The rapid response teams of Alappuzha administration had then culled 49,958 birds, most of them ducks. This resulted in a massive blow to the poultry farmers in the region, as authorities also destroyed 3,22,550 eggs collected from the affected areas. The government had promised compensation for the birds that would be culled.

Meanwhile, new cases were also reported on Tuesday in Maharashtra in the districts of Nanded (Chikhari and Talahari villages), Satara (Marai Wadi), Latur (Davangaon), Nagpur (Waranga), Gadchiroli (Gadchiroli), Mumbai (Kalyan, Thane) and Beed (Warati), reported the Hindustan Times.

The Centre on January 18 said that the outbreak of avian influenza or bird flu had been confirmed in 14 states.
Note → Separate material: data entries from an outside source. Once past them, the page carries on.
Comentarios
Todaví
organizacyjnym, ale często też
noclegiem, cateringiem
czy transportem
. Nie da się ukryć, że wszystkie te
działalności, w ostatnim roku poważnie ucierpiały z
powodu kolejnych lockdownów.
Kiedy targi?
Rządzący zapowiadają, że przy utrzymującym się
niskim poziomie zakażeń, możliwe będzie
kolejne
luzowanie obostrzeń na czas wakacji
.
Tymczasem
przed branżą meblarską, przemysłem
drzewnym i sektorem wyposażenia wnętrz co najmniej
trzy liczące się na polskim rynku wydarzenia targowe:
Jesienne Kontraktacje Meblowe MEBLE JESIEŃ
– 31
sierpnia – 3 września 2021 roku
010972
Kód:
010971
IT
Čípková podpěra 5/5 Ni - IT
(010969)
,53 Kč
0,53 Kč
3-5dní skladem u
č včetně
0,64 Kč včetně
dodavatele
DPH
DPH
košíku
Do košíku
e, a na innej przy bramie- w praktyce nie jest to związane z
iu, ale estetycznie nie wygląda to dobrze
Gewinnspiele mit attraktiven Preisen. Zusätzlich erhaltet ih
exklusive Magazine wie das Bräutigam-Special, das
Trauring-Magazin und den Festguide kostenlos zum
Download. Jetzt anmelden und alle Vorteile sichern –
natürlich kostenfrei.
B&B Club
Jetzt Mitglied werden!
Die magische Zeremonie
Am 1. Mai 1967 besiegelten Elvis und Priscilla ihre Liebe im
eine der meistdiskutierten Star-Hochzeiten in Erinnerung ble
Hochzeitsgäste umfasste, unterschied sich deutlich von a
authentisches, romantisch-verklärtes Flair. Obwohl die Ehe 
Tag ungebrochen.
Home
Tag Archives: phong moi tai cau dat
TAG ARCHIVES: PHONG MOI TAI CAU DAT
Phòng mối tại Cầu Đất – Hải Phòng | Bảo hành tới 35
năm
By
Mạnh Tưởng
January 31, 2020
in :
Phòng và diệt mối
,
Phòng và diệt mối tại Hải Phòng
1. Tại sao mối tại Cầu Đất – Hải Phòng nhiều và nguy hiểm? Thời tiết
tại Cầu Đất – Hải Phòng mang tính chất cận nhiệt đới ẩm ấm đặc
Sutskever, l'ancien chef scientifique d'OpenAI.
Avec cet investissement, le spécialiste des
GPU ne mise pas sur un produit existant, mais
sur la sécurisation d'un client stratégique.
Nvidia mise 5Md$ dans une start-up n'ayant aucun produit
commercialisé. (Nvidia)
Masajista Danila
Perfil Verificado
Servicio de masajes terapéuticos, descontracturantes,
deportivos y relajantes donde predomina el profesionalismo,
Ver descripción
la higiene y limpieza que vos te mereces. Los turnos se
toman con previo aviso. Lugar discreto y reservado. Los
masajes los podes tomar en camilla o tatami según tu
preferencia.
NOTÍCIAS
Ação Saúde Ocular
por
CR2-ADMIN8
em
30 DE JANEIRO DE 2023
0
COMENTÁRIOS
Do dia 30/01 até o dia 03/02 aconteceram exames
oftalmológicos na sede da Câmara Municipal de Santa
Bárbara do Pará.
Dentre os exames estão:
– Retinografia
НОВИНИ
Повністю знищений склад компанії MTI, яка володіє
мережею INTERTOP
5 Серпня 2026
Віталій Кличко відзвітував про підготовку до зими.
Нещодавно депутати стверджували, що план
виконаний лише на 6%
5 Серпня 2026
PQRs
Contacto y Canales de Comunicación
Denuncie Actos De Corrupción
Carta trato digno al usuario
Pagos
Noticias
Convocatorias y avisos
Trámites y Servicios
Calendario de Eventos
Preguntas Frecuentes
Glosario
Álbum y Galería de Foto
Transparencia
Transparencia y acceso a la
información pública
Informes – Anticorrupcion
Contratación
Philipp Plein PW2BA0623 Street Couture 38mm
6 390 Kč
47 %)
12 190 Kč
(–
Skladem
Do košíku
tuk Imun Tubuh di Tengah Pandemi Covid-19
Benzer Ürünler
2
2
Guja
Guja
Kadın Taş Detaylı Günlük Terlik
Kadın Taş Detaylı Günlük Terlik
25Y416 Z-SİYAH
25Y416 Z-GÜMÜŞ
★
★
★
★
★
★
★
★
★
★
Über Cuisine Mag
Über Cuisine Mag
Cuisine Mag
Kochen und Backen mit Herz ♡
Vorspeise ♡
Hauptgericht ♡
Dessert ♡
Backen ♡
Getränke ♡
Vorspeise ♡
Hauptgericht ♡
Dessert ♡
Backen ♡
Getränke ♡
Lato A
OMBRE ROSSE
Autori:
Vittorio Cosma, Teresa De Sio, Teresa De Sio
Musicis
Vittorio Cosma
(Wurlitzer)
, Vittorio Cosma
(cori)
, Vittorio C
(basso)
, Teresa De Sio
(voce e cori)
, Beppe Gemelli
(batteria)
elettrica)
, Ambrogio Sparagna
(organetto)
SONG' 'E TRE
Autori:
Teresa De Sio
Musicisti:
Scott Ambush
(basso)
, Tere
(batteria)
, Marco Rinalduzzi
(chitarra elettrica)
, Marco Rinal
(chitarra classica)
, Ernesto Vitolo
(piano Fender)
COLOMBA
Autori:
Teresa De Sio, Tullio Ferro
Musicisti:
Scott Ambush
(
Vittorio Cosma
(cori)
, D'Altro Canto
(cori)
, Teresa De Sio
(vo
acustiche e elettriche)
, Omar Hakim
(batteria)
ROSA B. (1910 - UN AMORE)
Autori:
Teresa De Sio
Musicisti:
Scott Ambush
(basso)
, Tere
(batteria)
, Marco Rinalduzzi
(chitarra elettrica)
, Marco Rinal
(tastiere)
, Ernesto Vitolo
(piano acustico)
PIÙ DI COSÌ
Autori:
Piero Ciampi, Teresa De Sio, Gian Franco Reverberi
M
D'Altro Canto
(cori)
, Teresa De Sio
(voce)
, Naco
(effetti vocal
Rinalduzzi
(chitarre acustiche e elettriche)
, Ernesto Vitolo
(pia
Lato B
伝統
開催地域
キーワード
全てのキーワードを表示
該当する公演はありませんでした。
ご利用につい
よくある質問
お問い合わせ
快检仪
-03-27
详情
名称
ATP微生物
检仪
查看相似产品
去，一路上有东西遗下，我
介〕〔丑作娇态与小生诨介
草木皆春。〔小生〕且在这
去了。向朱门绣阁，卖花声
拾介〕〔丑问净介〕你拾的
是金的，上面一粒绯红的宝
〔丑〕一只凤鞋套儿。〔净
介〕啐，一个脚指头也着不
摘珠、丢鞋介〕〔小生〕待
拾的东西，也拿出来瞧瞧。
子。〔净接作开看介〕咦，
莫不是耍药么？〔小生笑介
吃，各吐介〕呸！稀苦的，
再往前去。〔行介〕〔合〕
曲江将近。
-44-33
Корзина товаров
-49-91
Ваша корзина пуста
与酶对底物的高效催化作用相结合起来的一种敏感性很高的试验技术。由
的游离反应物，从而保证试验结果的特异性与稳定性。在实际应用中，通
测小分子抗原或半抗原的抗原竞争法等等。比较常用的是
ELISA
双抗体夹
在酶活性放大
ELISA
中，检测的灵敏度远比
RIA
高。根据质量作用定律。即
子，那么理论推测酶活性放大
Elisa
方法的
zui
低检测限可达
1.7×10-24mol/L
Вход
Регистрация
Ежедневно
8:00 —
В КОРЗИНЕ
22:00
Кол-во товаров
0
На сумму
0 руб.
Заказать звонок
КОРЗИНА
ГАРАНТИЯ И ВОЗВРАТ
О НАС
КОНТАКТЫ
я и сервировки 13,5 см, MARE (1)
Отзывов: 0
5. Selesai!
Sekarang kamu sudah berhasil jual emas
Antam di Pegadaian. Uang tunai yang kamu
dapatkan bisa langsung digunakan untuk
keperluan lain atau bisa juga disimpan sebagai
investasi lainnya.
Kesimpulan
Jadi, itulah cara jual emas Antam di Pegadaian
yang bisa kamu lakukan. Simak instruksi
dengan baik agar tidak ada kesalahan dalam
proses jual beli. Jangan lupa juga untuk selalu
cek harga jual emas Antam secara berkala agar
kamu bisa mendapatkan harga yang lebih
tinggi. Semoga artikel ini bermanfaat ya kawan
Five states confirmed the infection in poultry birds, while nine others found it in crows, migratory birds or wild birds.

Avian influenza is an illness that usually only affects birds. Cases of human bird flu infections are due to contact with infected poultry or surfaces that are contaminated with infected bird excretions such as saliva, nasal secretions or feces, according to CNN.

While H5N1 poses no apparent threat to humans, its highly pathogenic strains can be deadly to domestic poultry and sometimes, wild birds. This has had a devastating impact on poultry industry as authorities introduce restrictions to contain the spread of the contagion.

Surinder Khanna, a poultry consultant, told the Hindustan Times that the unofficial estimates of losses “amount to possibly Rs 3,000 crore” so far in India.